While we keep on reiterating the importance of stay at home moms and the need to respect a woman’s decision if she wants to be one, there is rarely any conversation around what their lives are like. Pakistani society emphasizes again and again that a woman needs to stay home post marriage because that is how our culture has evolved and internalized that a man needs to be the breadwinner of the family.
But at the same time, a stay at home mom’s life is rarely understood beyond the fact that these women have nothing to do the entire day, so whatever workload you put on them, they must comply because they are not doing much during the entire day anyway.
What people do not understand is that in order to push people to understand the women who choose to be stay-at-home moms, it is important that we understand their lives and the emotions that they go through
It does shock people that despite glorifying women who stay at home, no one really understands how life is like for them. Everyone just assumes how easy their life must be and how they must get a lot of time to rest because they are not working.
We got in touch with women who are stay-at-home moms and decided to ask them the most difficult thing about their decision of staying at home. The answers are varied and open up several new discussions about these moms and about our understanding of their lives.
The most common misconception about them is that they just sit at home and waste time
Aneela Hamid is a mother of two and her entire day is spent working non-stop for her children and her husband.
“It is so difficult to convince people that I am working round the clock and there is no break. People just expect me to work and also be very good at it. I cannot ask for breaks, I cannot say no when I am tired and I cannot even talk about not wanting to carry on this thankless routine forever.”
Imagine having to convince people 24/7 that your life is not a waste and you are spending your time actually working. This is your entire life and there is no way around it. You have to keep on explaining yourself to people who will never experience being in your shoes but still have opinions about it.

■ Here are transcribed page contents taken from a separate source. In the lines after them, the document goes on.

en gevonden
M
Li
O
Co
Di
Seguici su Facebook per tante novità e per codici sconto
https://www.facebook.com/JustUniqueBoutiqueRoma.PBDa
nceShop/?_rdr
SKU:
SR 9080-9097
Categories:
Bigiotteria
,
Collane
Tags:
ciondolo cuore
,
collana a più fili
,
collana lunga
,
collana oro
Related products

Many also assume that since you decide to be a stay-at-home mom, you must be very orthodox and must have been forced into making that decision
While there is no denying that in a society like Pakistan, many women have this decision taken for him but there are many who choose this life out of their own accord and no one can label it as backward or orthodox because no one has the right to. This means having to prove your intellect in a society that already considers women sub-human and emotionally weak to get their decisions right.

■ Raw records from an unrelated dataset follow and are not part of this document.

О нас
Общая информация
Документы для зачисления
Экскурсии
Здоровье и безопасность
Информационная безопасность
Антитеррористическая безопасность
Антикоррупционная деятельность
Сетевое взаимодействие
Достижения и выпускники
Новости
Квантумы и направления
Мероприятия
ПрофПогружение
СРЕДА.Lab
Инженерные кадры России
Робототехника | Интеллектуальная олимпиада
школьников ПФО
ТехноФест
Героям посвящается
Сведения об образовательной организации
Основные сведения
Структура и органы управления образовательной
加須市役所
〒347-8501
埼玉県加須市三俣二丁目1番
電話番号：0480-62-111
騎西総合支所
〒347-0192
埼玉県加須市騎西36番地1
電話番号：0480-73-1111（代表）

Shaista Khan decided to be a stay-at-home mom. She was working till five months into her pregnancy but decided that she wanted to stop working and stay at home for the baby.
“I made the decision to stay at home purely because I wanted to. I decided that I want to be there for the kid for the first couple of years and then get back to work. I do not think that there is anything wrong with that but people around me seem to believe that I no longer the empowered woman that I used to be.”
We might not realize it but stay-at-home moms tend to also get very lonely
Farah Saeed has a toddler who has recently started school and she talks about how lonely the entire experience is.
“We are raised in a manner that does not promote female friendships and hence we get very lonely. Husbands do not generally have the time to listen to our experience of being at home because they have worldly matters to think about – this pushes us into depression and with the lack of mental help available, it is very tough to keep yourself stable. There have been so many times that I have been extremely lonely and just wanted someone to listen to me but no one has the time to listen to just another woman talking about things that women have gone through for ages.”
Many also witness a loss of identity with this new journey
Nazia Khan is in her 50s now. She has spent most of her life being a stay at home mom and that has become her only identity.
“No one cares about your likes and dislikes beyond your children and your husband. You have to start completely new and adapt to this new personality which is just about the family. And this is primarily because no one cares or bothers what you do otherwise.”
Financial dependence is a matter of grave concern
Sadia Hassan worked before she got married but had to give up her job because of the societal concerns and concerns of her in-laws too.
“We, as women, learn this from our own households. A lot of the decision-making powers lie in the hands of the male because they earn. This means never having the space to decide what to spend on and what not to spend on and waiting for a male to hand you money for your own needs. This is one of the most difficult tasks to put up with. Financial independence in a system like ours provides you space to breathe but the lack of it can be very suffocating.”
Everyone takes a stay-at-home mom for granted. There is no space for their emotions or their needs
They need to adapt and they need to adapt fast. Everyone around them will have expectations of how they should be and what they should provide them but no one will understand how tough that life is. No one will offer help and you are expected to not take any time off.
Maheen Shahrukh says that she has three kids and despite managing all the housework, she has to put up with people taking her for granted.
“No one seems to realize the amount of effort that goes into keeping a house running. They think that we keep on sitting idle and the house runs on its own.”
The irony is that women who have been through this process make it even more difficult because they make everyone around believe that since they made it through, no other woman should ever complain and put up with all that is thrown their way.